Recent Bibles. These preposterous interpolations have been equalled in the most recent efforts to correct the history of God's doings; acutely insensitive persons have, for example, deleted from certain chapters all mention of alcoholic liquor, substituting, for such, babbling nouns, or pallid and incoherent adjectives. More valuable and more reasonable are modern efforts to rewrite the King James Version in a prose idiom which more nearly approaches present day vernacular. Of such efforts, the best known is
Goodspeed's Bible. This, a translation of the New Testament from the Greek, was written by Dr. Edgar Johnson Goodspeed, professor of Patristic Greek, secretary to the president, and chairman of the New Testament Department, at the University of Chicago. When it was published, in 1923, and was printed serially in the Chicago Evening Post & other newssheets, there was a great hue and cry. Critics squeaked about the beauty of the King James Version and the inferiority of the Goodspeed Version. In point of fact, Goodspeed's translation into modern American was in some respects not as well written as the King James Version; it was less poetic, less colored, less powerful in its vocabulary. But the first business of writing is to be intelligible and Dr. Goodspeed's New Testament is more intelligible to the average man than the older chronicle. Dr. Goodspeed defined his purpose: "It has been truly said that any translation of a masterpiece must be a failure, but if this can . . . bring home the . . . messages of the New Testament ... to the life of our time, the translator will be well content."

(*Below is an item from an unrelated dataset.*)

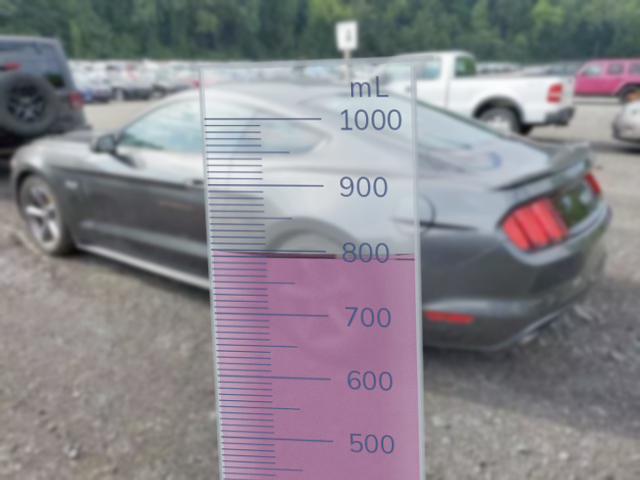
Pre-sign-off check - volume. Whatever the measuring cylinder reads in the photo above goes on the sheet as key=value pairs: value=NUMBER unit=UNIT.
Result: value=790 unit=mL
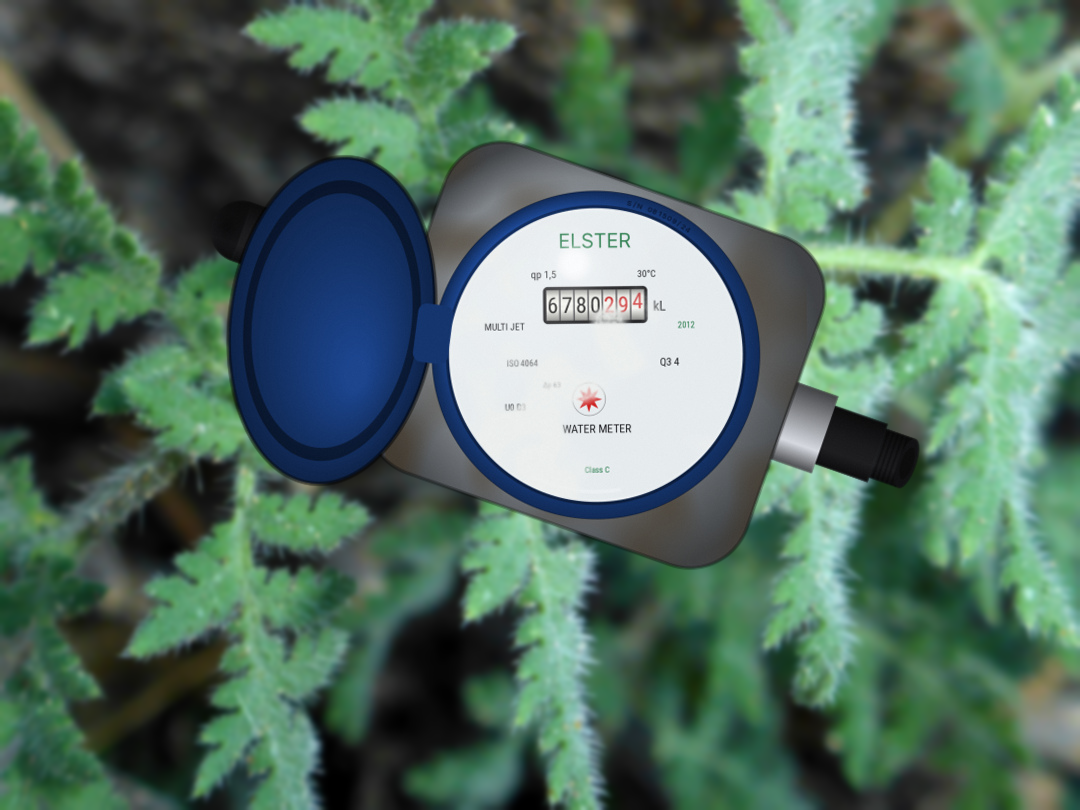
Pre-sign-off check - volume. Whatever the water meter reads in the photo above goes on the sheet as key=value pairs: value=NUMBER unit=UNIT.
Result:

The intelligent humility of this utterance is in keeping with the character of Dr. Edgar Johnson Goodspeed. Gracious, energetic, perhaps a trifle over-imbued with the onward-and-upward-and-quickly attitude of his University, Dr. Goodspeed is a type infinitely removed from the majestically conservative Roman Catholic, Francis Aidan Cardinal Gasquet. They have, however, a common quality. To both belongs the same shining desire; both share the same endless and splendid crusade to discover, scuffled somewhere in a dusty place, God's word in a golden grail.
*0f the two dozen Cardinals stationed regularly in Rome, he is the only one born in England. The only English Cardinal is Archbishop Bourne of England.